When we covered the Series 401 event last week at the OneEleven space, we hadn’t heard too much about the new space, other than that it was funded by OMERS Ventures. Today though, OneEleven has announced that it is launching as Canada’s “first community for data-driven entrepreneurs.”
The OneEleven coworking space is located at 111 Richmond St. in Toronto, otherwise known as “The Google Building,” as Google has its Toronto offices in the building on separate floors.
Now, according to OneEleven, entrepreneurs building big data enterprises have a new community to call home. “In OneEleven, we’re creating a community where talent and technology collide,” said managing director Bilal Khan. “OneEleven positions Toronto as a global leader in big data by providing entrepreneurs with the resources they need to accelerate the commercialization of cutting-edge research that will enhance the economic prosperity of the region.”
OneEleven has also described itself as Canada’s first “accelerator” created to address the technical needs of successful, visionary entrepreneurs who will benefit from access to the power of high performance computing.
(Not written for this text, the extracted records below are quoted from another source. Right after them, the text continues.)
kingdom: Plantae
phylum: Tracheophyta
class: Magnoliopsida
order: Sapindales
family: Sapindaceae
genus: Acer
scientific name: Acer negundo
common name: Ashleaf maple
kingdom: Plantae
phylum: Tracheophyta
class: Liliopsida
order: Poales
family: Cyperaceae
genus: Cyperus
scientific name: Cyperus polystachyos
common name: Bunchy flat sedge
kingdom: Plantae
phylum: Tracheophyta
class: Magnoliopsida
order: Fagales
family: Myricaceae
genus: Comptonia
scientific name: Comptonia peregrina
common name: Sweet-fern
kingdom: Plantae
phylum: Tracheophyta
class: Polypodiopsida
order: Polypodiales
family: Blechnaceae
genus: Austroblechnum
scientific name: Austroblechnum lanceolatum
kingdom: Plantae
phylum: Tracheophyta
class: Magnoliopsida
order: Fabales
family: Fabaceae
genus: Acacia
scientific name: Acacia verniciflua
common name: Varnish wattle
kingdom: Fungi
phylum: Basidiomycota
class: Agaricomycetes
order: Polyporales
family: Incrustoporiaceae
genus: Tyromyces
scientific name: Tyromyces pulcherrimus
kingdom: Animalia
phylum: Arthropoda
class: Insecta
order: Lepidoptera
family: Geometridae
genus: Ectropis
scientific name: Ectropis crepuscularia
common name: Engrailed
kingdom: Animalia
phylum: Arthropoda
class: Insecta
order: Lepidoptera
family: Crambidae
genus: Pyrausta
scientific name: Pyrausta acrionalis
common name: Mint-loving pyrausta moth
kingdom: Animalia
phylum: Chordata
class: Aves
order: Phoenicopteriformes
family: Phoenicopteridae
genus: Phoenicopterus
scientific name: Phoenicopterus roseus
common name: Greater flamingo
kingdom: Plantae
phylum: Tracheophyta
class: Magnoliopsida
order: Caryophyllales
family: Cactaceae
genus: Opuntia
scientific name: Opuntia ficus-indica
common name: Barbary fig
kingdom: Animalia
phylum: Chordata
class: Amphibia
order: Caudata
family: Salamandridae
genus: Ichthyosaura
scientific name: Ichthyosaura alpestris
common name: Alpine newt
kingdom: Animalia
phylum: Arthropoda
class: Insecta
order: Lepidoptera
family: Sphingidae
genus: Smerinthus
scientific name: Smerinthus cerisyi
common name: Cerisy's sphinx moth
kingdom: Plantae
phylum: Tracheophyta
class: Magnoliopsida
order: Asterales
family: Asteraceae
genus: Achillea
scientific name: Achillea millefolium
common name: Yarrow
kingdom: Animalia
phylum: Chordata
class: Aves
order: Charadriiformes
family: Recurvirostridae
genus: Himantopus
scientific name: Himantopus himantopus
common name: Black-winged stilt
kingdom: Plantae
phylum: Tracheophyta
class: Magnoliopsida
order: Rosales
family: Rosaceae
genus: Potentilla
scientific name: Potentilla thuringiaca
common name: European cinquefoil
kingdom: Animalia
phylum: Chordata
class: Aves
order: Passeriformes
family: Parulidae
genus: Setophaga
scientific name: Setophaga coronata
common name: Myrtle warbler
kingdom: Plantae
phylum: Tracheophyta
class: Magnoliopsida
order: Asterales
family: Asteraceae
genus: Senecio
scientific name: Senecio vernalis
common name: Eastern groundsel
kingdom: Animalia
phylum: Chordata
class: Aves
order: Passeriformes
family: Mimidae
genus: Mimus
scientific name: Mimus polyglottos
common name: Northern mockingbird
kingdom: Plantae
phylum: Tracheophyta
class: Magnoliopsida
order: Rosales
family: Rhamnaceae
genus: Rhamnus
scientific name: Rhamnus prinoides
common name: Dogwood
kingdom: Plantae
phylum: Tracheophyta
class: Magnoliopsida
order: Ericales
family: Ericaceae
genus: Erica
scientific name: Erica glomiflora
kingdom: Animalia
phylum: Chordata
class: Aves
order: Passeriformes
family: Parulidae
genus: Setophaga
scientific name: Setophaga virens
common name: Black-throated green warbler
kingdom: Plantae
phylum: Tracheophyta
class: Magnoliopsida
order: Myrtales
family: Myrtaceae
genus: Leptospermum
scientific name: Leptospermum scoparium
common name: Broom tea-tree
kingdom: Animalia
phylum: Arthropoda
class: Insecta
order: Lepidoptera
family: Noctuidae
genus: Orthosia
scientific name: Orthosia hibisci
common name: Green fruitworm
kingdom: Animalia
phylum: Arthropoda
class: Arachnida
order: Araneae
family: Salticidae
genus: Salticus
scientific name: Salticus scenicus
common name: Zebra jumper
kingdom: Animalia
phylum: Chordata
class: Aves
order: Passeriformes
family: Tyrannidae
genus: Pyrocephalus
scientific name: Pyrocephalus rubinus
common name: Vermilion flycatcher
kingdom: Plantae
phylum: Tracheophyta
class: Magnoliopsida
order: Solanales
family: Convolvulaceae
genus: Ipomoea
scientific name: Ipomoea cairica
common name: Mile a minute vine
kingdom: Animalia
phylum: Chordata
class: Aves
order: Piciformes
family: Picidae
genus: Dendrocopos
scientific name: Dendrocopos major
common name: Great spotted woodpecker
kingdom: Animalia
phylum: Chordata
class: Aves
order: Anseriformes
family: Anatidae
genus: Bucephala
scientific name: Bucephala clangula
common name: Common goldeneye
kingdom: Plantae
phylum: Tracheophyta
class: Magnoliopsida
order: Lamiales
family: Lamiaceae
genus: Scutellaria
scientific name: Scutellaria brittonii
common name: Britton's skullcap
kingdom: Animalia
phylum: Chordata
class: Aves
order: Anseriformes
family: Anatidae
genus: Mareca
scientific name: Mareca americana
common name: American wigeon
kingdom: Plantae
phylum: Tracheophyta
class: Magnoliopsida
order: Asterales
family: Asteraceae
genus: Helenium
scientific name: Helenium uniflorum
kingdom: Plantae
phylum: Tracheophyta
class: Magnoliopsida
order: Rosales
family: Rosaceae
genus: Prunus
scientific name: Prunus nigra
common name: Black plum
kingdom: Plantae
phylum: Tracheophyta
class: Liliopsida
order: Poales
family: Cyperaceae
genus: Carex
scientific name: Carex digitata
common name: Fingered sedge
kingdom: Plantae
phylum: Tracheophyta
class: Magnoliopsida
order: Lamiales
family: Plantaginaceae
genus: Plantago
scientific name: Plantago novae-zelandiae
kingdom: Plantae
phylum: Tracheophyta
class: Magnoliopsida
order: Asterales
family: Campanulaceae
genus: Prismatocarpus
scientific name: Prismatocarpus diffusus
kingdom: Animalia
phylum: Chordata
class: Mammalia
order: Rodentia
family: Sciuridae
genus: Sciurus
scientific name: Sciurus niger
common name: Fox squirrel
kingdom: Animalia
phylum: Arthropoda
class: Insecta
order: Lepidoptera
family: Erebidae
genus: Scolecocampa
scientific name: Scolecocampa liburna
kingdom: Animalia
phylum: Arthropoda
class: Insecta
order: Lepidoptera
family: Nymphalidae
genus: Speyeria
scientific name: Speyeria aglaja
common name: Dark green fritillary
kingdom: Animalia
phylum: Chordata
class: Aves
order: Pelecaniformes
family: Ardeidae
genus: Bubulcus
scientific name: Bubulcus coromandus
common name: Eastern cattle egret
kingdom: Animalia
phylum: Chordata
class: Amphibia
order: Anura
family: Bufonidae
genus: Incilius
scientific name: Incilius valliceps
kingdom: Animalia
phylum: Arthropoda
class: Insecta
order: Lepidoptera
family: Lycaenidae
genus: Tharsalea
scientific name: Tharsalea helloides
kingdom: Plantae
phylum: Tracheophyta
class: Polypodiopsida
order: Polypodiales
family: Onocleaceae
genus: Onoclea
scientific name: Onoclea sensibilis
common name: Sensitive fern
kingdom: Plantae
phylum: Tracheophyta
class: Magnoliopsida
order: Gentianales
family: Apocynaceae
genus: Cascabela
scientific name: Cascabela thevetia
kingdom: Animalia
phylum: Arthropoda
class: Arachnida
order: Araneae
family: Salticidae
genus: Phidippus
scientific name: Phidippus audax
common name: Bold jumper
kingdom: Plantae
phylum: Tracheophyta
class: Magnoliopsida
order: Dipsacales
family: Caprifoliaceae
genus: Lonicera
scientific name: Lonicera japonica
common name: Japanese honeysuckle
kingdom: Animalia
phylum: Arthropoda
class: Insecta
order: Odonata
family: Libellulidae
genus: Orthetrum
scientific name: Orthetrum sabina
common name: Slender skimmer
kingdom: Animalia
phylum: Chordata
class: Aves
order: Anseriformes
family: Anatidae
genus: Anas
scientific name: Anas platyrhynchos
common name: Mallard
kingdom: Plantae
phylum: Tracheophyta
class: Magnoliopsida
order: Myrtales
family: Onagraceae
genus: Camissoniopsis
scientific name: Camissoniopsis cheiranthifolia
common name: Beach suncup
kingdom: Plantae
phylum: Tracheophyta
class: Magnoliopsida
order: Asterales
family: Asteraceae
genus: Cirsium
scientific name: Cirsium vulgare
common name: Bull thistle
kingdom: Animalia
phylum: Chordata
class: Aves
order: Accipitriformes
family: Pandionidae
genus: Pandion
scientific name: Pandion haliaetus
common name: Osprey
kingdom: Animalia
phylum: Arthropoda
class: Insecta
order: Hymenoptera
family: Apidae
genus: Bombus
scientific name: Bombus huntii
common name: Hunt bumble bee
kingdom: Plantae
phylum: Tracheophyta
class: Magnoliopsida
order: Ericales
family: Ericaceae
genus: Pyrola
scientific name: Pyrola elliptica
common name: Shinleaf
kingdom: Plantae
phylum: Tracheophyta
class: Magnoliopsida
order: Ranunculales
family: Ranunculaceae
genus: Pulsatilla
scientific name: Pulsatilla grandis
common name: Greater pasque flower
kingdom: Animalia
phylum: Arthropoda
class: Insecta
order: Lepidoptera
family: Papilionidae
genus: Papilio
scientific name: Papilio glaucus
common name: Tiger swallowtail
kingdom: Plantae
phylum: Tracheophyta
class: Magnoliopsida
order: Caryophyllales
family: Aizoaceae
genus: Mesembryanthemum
That being said it will be interesting how the accelerator is structured in terms of teams, equity and duration. According to the website, OneEleven’s teams are: BigViking, clio, Finmaven, Granata, OpenCare, Relay, rubikloud and Tulip Retail.
OneEleven is co-founded through investments by OMERS Ventures and Ontario Centres of Excellence (OCE), with the recent addition of Ryerson University as the founding academic partner.
The organization said that the accelerator portion is for entrepreneurs with proven track records “to be part of a peer community that also includes venture capital, industry, academia and government.” Eight new tech ventures have set up shop at OneEleven and more will be brought in through an” intensive screening and scouting process.”
“OneEleven will be a community of the most promising and sophisticated data-driven entrepreneurs and home to some of Toronto’s best technology start-ups,” said OMERS Ventures’ John Ruffolo. “OneEleven will allow its member companies to create scalable entrepreneurial opportunities by solving previously unmanageable problems through the aggregated power of high performance computing.”
The partnership with OCE means that OneEleven will round out its vision by “bringing in academic-based research and bridging the commercialization gap to support the development of solutions to highly complex, data and time-intensive problems.”
“We are going to remove the barriers to entry for big data-related startups by having the expertise and infrastructure they need in one place,” said OCE president Dr. Tom Corr. “Ontario has some of the world’s brightest computing minds and the entrepreneurial spirit to develop the next generation of advanced technologies and OneEleven will provide the resources and support to develop the next generation of big data technologies.”